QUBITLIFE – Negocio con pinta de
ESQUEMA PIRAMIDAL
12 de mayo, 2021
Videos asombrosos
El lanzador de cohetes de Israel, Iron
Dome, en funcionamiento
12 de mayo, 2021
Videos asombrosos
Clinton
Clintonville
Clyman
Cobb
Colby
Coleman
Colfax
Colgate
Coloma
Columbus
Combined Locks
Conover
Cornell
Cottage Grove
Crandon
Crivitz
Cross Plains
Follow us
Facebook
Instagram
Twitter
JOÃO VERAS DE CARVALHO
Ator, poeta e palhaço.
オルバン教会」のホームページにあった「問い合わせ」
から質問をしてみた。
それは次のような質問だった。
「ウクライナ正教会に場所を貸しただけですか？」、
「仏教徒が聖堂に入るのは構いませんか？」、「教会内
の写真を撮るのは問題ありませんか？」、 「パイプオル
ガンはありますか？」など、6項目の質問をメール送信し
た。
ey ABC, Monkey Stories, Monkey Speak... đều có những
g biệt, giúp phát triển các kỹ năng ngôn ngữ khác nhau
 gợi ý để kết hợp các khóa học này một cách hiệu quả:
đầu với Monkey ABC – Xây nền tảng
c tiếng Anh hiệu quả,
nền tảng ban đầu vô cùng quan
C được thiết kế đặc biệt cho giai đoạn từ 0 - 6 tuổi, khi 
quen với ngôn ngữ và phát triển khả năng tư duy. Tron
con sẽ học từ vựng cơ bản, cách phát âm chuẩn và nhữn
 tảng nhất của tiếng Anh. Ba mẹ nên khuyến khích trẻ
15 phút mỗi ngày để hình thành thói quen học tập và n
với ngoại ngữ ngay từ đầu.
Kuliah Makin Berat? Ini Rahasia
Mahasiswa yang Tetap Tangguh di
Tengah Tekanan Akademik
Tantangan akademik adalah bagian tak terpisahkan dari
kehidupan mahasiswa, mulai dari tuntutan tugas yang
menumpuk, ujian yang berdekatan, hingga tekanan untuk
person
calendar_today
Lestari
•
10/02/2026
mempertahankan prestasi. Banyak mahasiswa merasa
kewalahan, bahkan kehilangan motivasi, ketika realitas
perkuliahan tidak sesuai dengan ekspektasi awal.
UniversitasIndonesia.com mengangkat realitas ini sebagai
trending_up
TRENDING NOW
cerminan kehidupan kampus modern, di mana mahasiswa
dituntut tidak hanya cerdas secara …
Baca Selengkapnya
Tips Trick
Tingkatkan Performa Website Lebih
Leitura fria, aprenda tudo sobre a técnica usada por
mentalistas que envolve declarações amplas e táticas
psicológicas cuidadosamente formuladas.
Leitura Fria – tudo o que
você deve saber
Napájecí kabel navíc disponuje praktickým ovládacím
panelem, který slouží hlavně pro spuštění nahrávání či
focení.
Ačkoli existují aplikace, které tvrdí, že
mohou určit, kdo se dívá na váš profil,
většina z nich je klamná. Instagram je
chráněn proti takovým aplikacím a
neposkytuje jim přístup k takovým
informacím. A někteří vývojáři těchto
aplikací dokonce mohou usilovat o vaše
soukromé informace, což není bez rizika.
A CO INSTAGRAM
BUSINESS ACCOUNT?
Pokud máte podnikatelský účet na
***
### WHAT YOU ARE ASKED TO DO
Copy the lines that hold the word "kehidupan". Take them from the records above.

### EXERCISE SOLUTION
kehidupan mahasiswa, mulai dari tuntutan tugas yang
cerminan kehidupan kampus modern, di mana mahasiswa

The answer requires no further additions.